This one particular morning was accompanied by a little surprise. A little toad sitting right in front of the fly screen looking out into open world. It must have gotten in from the garden when someone left the door open. Still, there is a toad in the kitchen. Luckily I’m neither the squeemish type nor the reptile hating kind so I took a moment to appreciate the moment while snapping a few model shots of this little amphibian.

It must be approaching monsoon season again. That’s probably why they are out and about ready to hump the shit out of each other and turn my garden into the loudest toad orgy in the city. But, if it’s orgies it wants it’s not going to find that here, just a bunch of fishing gear and a room full of Playstation 3 games.

The little toad continued to stare out through the thin wire-mesh barrier that stood in between it and plenty of very wet sexy times in my pond. The little guy/gal (can’t tell) sat motionless. What was going through its mind? Is it coming up with an ingenius ploy to open that door through a clever series of Rube Goldberg events? Or perhaps it has given up. Maybe it’s just hopeless sitting there, staring at the world it once loved now forever out of reach as the humid air from the garden floods its head with memories of a happier time. Perhaps it missed the friends it made growing up as a tadpole, its first lovefest behind the artificial waterfall, its little tadpoles waiting for mommy/daddy to come home.

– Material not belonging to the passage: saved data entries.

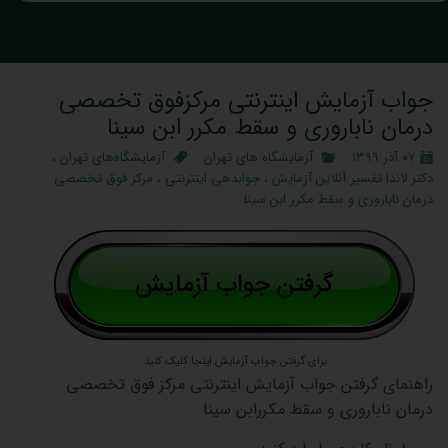
جواب آزمایش اینترنتی مرکزفوق تخصصی
درمان ناباروری و سقط مکرر ابن سینا
۰۷ آذر ۱۳۹۹
آزمایشگاه‌ های تهران
آزمایشگاه‌های تهران
،
دکتر لاندا تفسیر آنلاین آزمایش
،
جوابدهی اینترنتی
،
مرکز فوق تخصصی
درمان ناباروری و سقط مکرر ابن سینا
برای گرفتن جواب آزمایش اینجا کلیک کنید.
راهنمای گرفتن جواب آزمایش اینترنتی مرکز فوق تخصصی
درمان ناباروری و سقط مکررابن سینا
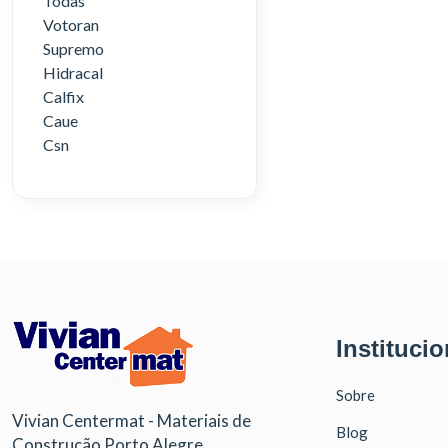
Todas
Votoran
Supremo
Hidracal
Calfix
Caue
Csn
Institucio
Sobre
Vivian Centermat - Materiais de
Blog
Construção Porto Alegre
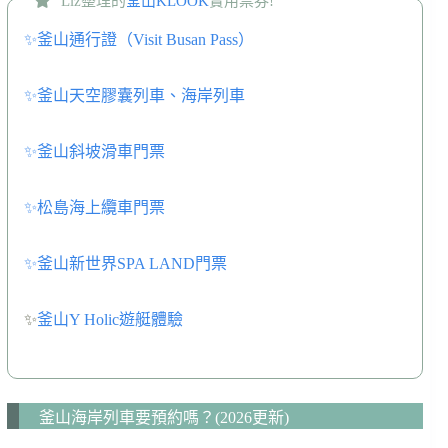
Liz整理的
釜山KLOOK
實用票券!
✨釜山通行證（Visit Busan Pass）
✨釜山天空膠囊列車、海岸列車
✨釜山斜坡滑車門票
✨松島海上纜車門票
✨釜山新世界SPA LAND門票
✨
釜山Y Holic遊艇體驗
釜山海岸列車要預約嗎？(2026更新)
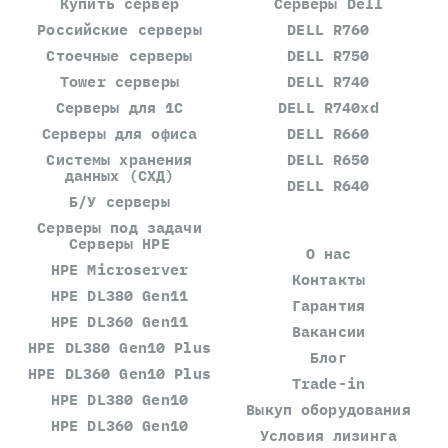
Купить сервер
Серверы Dell
Российские серверы
DELL R760
Стоечные серверы
DELL R750
Tower серверы
DELL R740
Серверы для 1С
DELL R740xd
Серверы для офиса
DELL R660
Системы хранения
DELL R650
данных (СХД)
DELL R640
Б/У серверы
Серверы под задачи
Серверы HPE
О нас
HPE Microserver
Контакты
HPE DL380 Gen11
Гарантия
HPE DL360 Gen11
Вакансии
HPE DL380 Gen10 Plus
Блог
HPE DL360 Gen10 Plus
Trade-in
HPE DL380 Gen10
Выкуп оборудования
HPE DL360 Gen10
Условия лизинга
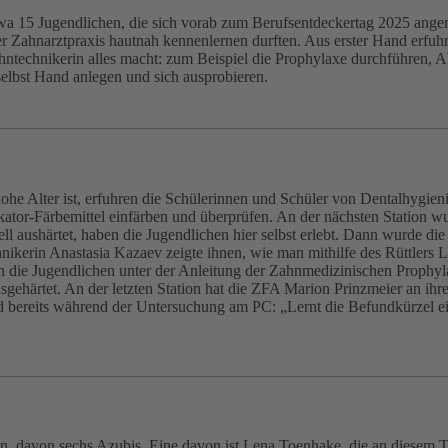
twa 15 Jugendlichen, die sich vorab zum Berufsentdeckertag 2025 angem
der Zahnarztpraxis hautnah kennenlernen durften. Aus erster Hand erfu
hntechnikerin alles macht: zum Beispiel die Prophylaxe durchführen,
elbst Hand anlegen und sich ausprobieren.
e Alter ist, erfuhren die Schülerinnen und Schüler von Dentalhygienike
ikator-Färbemittel einfärben und überprüfen. An der nächsten Statio
l aushärtet, haben die Jugendlichen hier selbst erlebt. Dann wurde die
ikerin Anastasia Kazaev zeigte ihnen, wie man mithilfe des Rüttlers 
 die Jugendlichen unter der Anleitung der Zahnmedizinischen Prophyl
gehärtet. An der letzten Station hat die ZFA Marion Prinzmeier an ihr
bereits während der Untersuchung am PC: „Lernt die Befundkürzel ein
n, davon sechs Azubis. Eine davon ist Lena Toenhake, die an diesem T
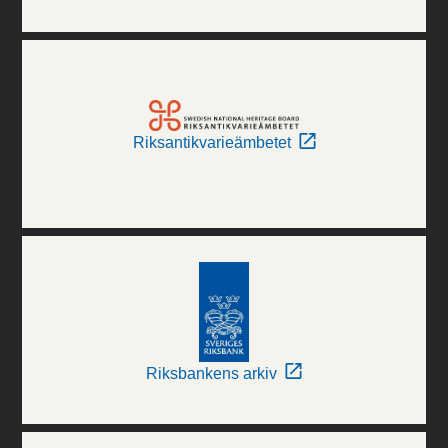
Riksantikvarieämbetet
Riksbankens arkiv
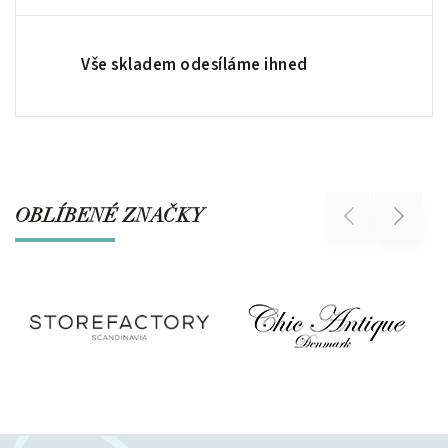
Vše skladem odesíláme ihned
OBLÍBENÉ ZNAČKY
Previous
Next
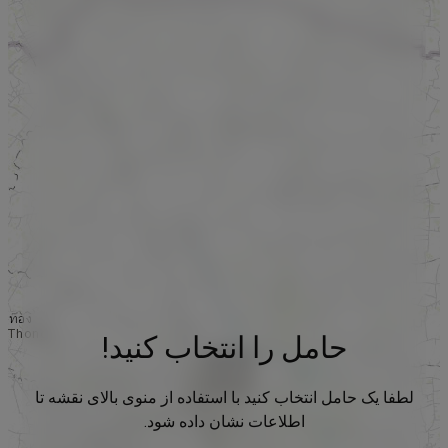
حامل را انتخاب کنید!
لطفا یک حامل انتخاب کنید با استفاده از منوی بالای نقشه تا
اطلاعات نشان داده شود.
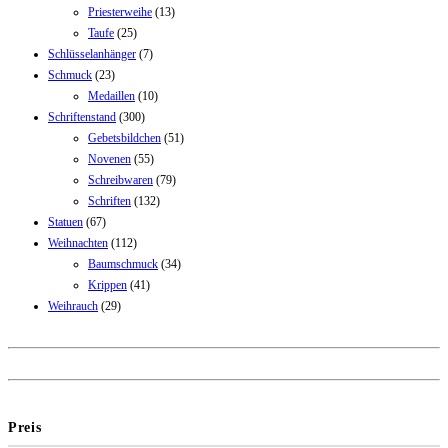
Priesterweihe
(13)
Taufe
(25)
Schlüsselanhänger
(7)
Schmuck
(23)
Medaillen
(10)
Schriftenstand
(300)
Gebetsbildchen
(51)
Novenen
(55)
Schreibwaren
(79)
Schriften
(132)
Statuen
(67)
Weihnachten
(112)
Baumschmuck
(34)
Krippen
(41)
Weihrauch
(29)
Preis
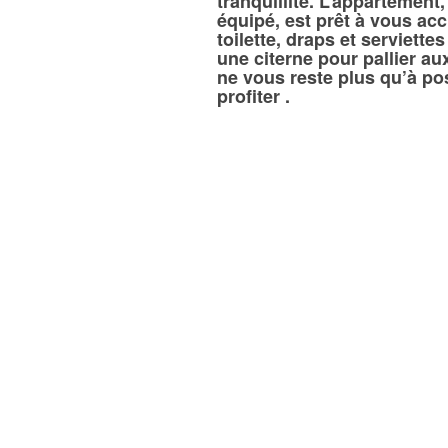
tranquillité. L’appartement,
équipé, est prêt à vous accu
toilette, draps et serviette
une citerne pour pallier a
ne vous reste plus qu’à pos
profiter .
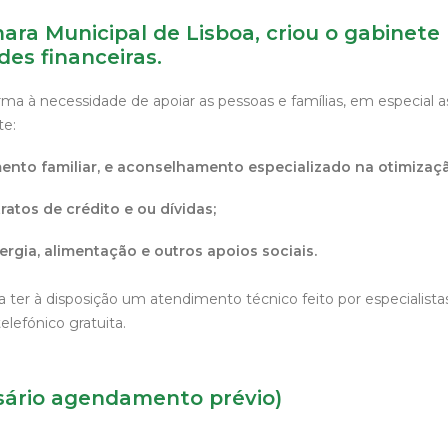
ara Municipal de Lisboa,
criou o gabinete
des financeiras.
a à necessidade de apoiar as pessoas e famílias, em especial a
te:
to familiar, e aconselhamento especializado na otimizaç
atos de crédito e ou dívidas;
rgia, alimentação e outros apoios sociais.
a ter à disposição um atendimento técnico feito por especialist
elefónico gratuita.
sário agendamento prévio)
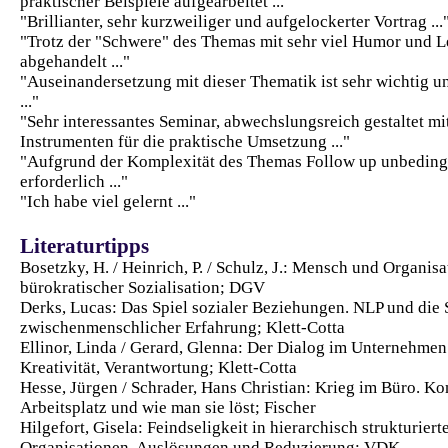
praktischer Beispiele aufgearbeitet ..."
"Brillianter, sehr kurzweiliger und aufgelockerter Vortrag ...
"Trotz der "Schwere" des Themas mit sehr viel Humor und L
abgehandelt ..."
"Auseinandersetzung mit dieser Thematik ist sehr wichtig u
..."
"Sehr interessantes Seminar, abwechslungsreich gestaltet mi
Instrumenten für die praktische Umsetzung ..."
"Aufgrund der Komplexität des Themas Follow up unbeding
erforderlich ..."
"Ich habe viel gelernt ..."
Literaturtipps
Bosetzky, H. / Heinrich, P. / Schulz, J.: Mensch und Organis
bürokratischer Sozialisation; DGV
Derks, Lucas: Das Spiel sozialer Beziehungen. NLP und die 
zwischenmenschlicher Erfahrung; Klett-Cotta
Ellinor, Linda / Gerard, Glenna: Der Dialog im Unternehmen.
Kreativität, Verantwortung; Klett-Cotta
Hesse, Jürgen / Schrader, Hans Christian: Krieg im Büro. Ko
Arbeitsplatz und wie man sie löst; Fischer
Hilgefort, Gisela: Feindseligkeit in hierarchisch strukturiert
Organisationen. Auslösungen und Reduzierung; VDK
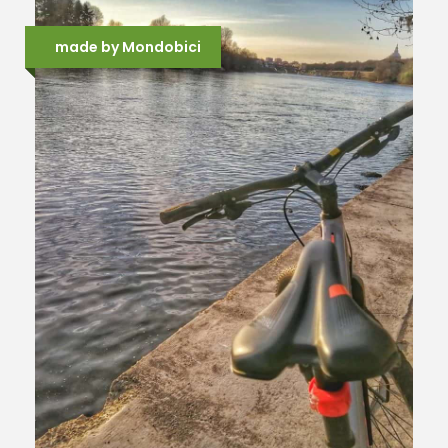
made by Mondobici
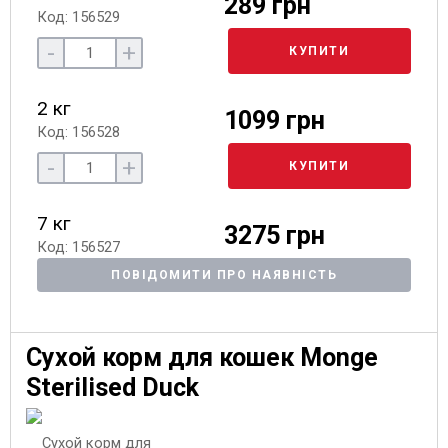
289 грн
Код: 156529
-
+
КУПИТИ
2 кг
1099 грн
Код: 156528
-
+
КУПИТИ
7 кг
3275 грн
Код: 156527
ПОВІДОМИТИ ПРО НАЯВНІСТЬ
Сухой корм для кошек Monge
Sterilised Duck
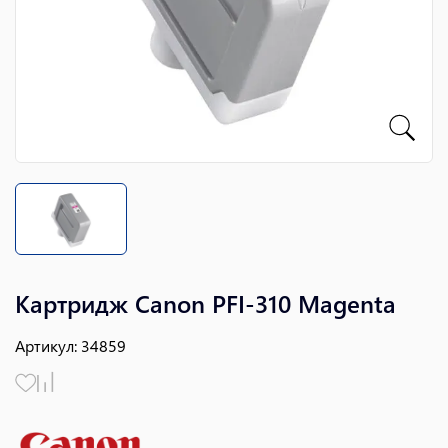
Картридж Canon PFI-310 Magenta
Артикул
:
34859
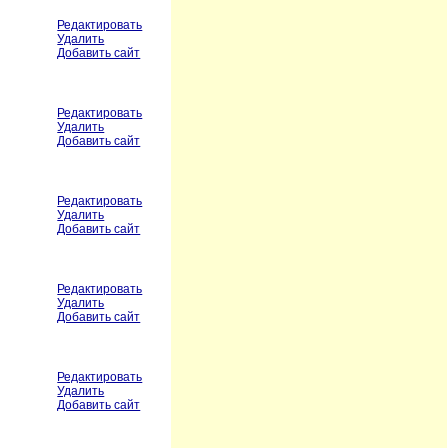
Редактировать
Удалить
Добавить сайт
Редактировать
Удалить
Добавить сайт
Редактировать
Удалить
Добавить сайт
Редактировать
Удалить
Добавить сайт
Редактировать
Удалить
Добавить сайт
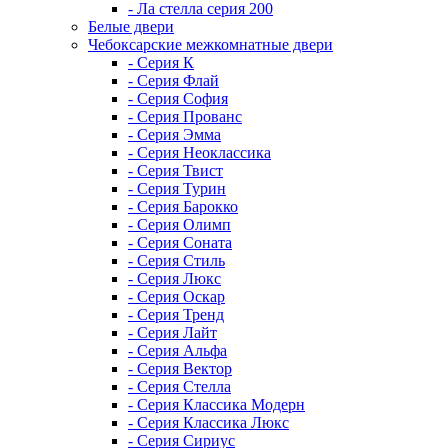
- Ла стелла серия 200
Белые двери
Чебоксарские межкомнатные двери
- Серия К
- Серия Флай
- Серия София
- Серия Прованс
- Серия Эмма
- Серия Неоклассика
- Серия Твист
- Серия Турин
- Серия Барокко
- Серия Олимп
- Серия Соната
- Серия Стиль
- Серия Люкс
- Серия Оскар
- Серия Тренд
- Серия Лайт
- Серия Альфа
- Серия Вектор
- Серия Стелла
- Серия Классика Модерн
- Серия Классика Люкс
- Серия Сириус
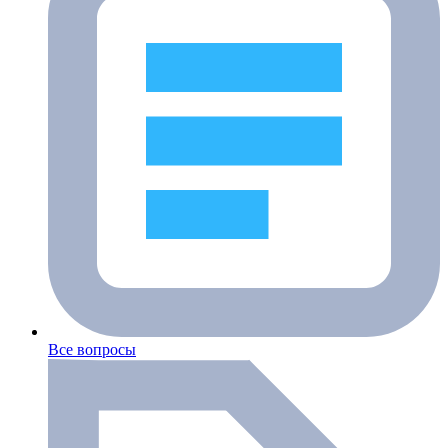
Все вопросы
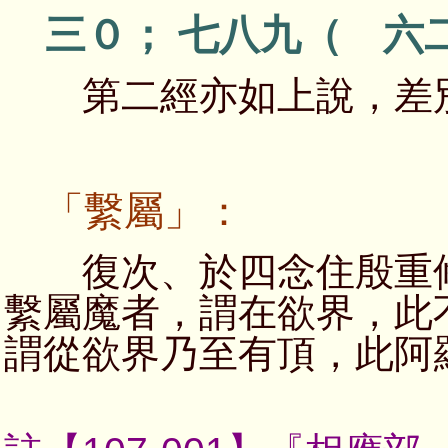
三０； 七八九（ 六
第二經亦如上說，差別
「繫屬」：
復次、於四念住殷重修
繫屬魔者，謂在欲界，此
謂從欲界乃至有頂，此阿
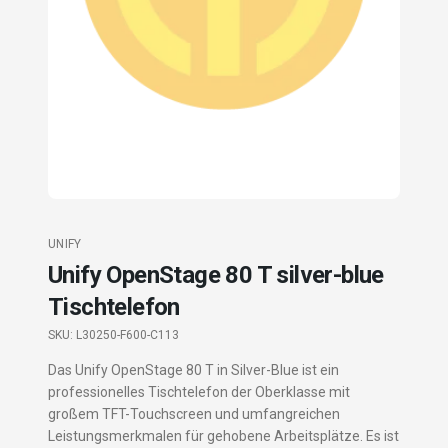
UNIFY
Unify OpenStage 80 T silver-blue
Tischtelefon
SKU:
L30250-F600-C113
Das Unify OpenStage 80 T in Silver-Blue ist ein
professionelles Tischtelefon der Oberklasse mit
großem TFT-Touchscreen und umfangreichen
Leistungsmerkmalen für gehobene Arbeitsplätze. Es ist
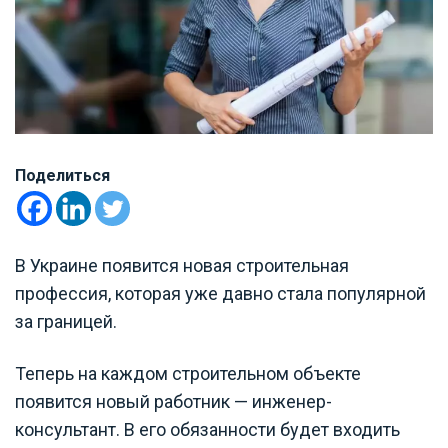
Поделиться
В Украине появится новая строительная
профессия, которая уже давно стала популярной
за границей.
Теперь на каждом строительном объекте
появится новый работник — инженер-
консультант. В его обязанности будет входить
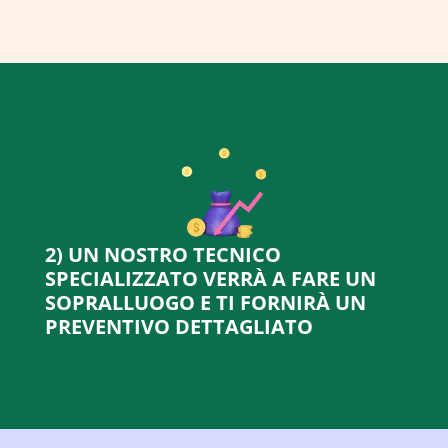
2) UN NOSTRO TECNICO
SPECIALIZZATO VERRÀ A FARE UN
SOPRALLUOGO E TI FORNIRÀ UN
PREVENTIVO DETTAGLIATO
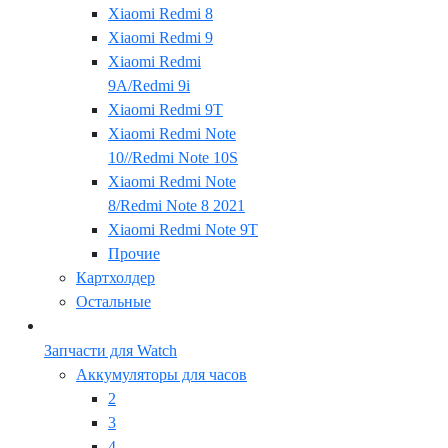
Xiaomi Redmi 8
Xiaomi Redmi 9
Xiaomi Redmi
9A/Redmi 9i
Xiaomi Redmi 9T
Xiaomi Redmi Note
10//Redmi Note 10S
Xiaomi Redmi Note
8/Redmi Note 8 2021
Xiaomi Redmi Note 9T
Прочие
Картхолдер
Остальные
Запчасти для Watch
Аккумуляторы для часов
2
3
4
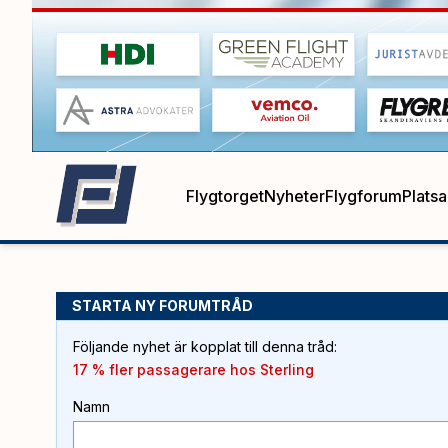
Flygtorget
Nyheter
Flygforum
Plats
STARTA NY FORUMTRÅD
Följande nyhet är kopplat till denna tråd
:
17 % fler passagerare hos Sterling
Namn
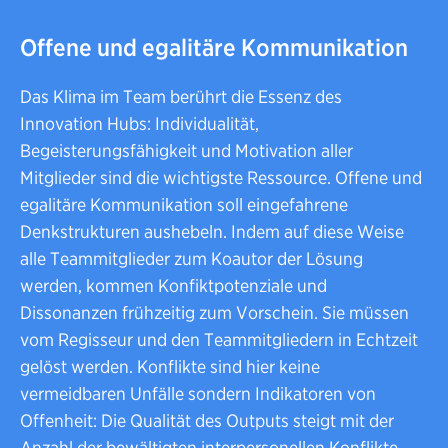
Offene und egalitäre Kommunikation
Das Klima im Team berührt die Essenz des
Innovation Hubs: Individualität,
Begeisterungsfähigkeit und Motivation aller
Mitglieder sind die wichtigste Ressource. Offene und
egalitäre Kommunikation soll eingefahrene
Denkstrukturen aushebeln. Indem auf diese Weise
alle Teammitglieder zum Koautor der Lösung
werden, kommen Konfiktpotenziale und
Dissonanzen frühzeitig zum Vorschein. Sie müssen
vom Regisseur und den Teammitgliedern in Echtzeit
gelöst werden. Konflikte sind hier keine
vermeidbaren Unfälle sondern Indikatoren von
Offenheit: Die Qualität des Outputs steigt mit der
Anzahl der bewältigten interpersonellen Konflikte.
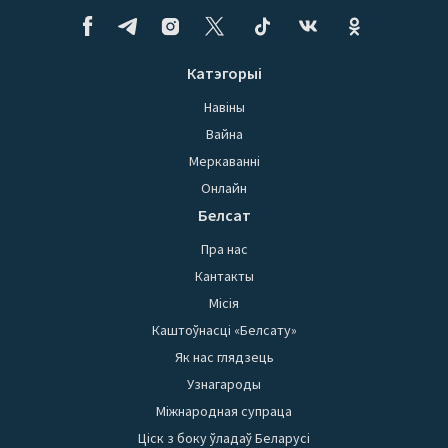
Катэгорыі
Навіны
Вайна
Меркаванні
Онлайн
Белсат
Пра нас
Кантакты
Місія
Каштоўнасці «Белсату»
Як нас глядзець
Узнагароды
Міжнародная супраца
Ціск з боку ўладаў Беларусі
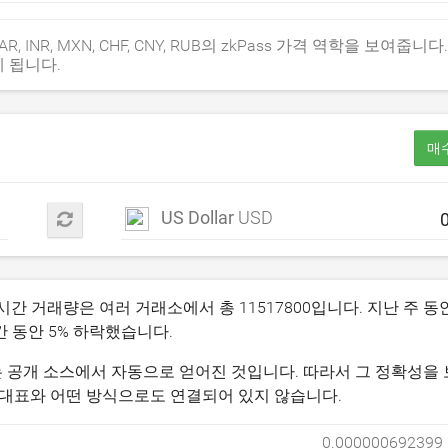
P, ZAR, INR, MXN, CHF, CNY, RUB의 zkPass 가격 역학을 보여줍니
게 됩니다.
매수
US Dollar
USD
24시간 거래량은 여러 거래소에서 총
11517800
입니다. 지난 주 동안
간 동안
5
% 하락했습니다.
정보는 공개 소스에서 자동으로 얻어진 것입니다. 따라서 그 정확성을 
는 그 대표와 어떤 방식으로도 연결되어 있지 않습니다.
0.000000692399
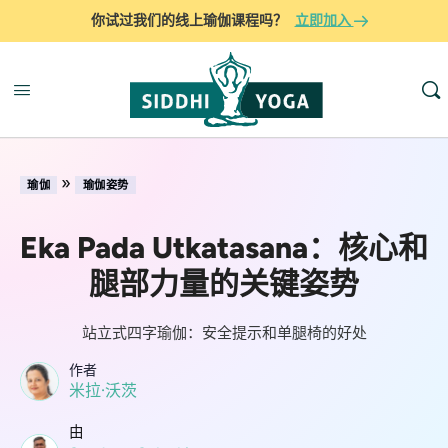
你试过我们的线上瑜伽课程吗？
立即加入
»
瑜伽
瑜伽姿势
Eka Pada Utkatasana：核心和
腿部力量的关键姿势
站立式四字瑜伽：安全提示和单腿椅的好处
作者
米拉·沃茨
由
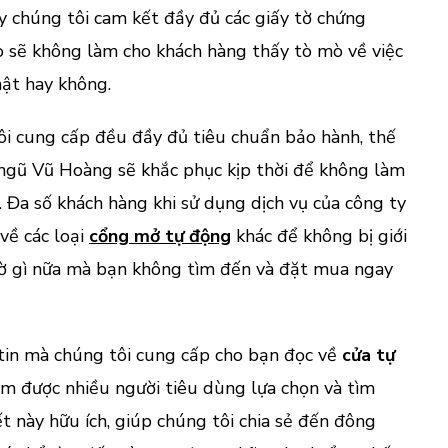
 chúng tôi cam kết đầy đủ các giấy tờ chứng
sẽ không làm cho khách hàng thấy tò mò về việc
hật hay không.
i cung cấp đều đầy đủ tiêu chuẩn bảo hành, thế
 ngũ Vũ Hoàng sẽ khắc phục kịp thời để không làm
 Đa số khách hàng khi sử dụng dịch vụ của công ty
về các loại
cổng mở tự động
khác để không bị giới
hờ gì nữa mà bạn không tìm đến và đặt mua ngay
tin mà chúng tôi cung cấp cho bạn đọc về
cửa tự
m được nhiều người tiêu dùng lựa chọn và tìm
t này hữu ích, giúp chúng tôi chia sẻ đến đông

It was way too painful to watch. I had a soft spot for abandonment tragedies. I had to end its misery. As I approached the door the little toad jumped away from me in fright and leapt towards the wire mesh door hoping to somehow penetrate through. I opened the door and redirected the little toad away. Soon it was home free.

Farewell little toad, may you be reunited with your little tadpoles and hopefully you don’t get eaten by the garden snake or my grandma.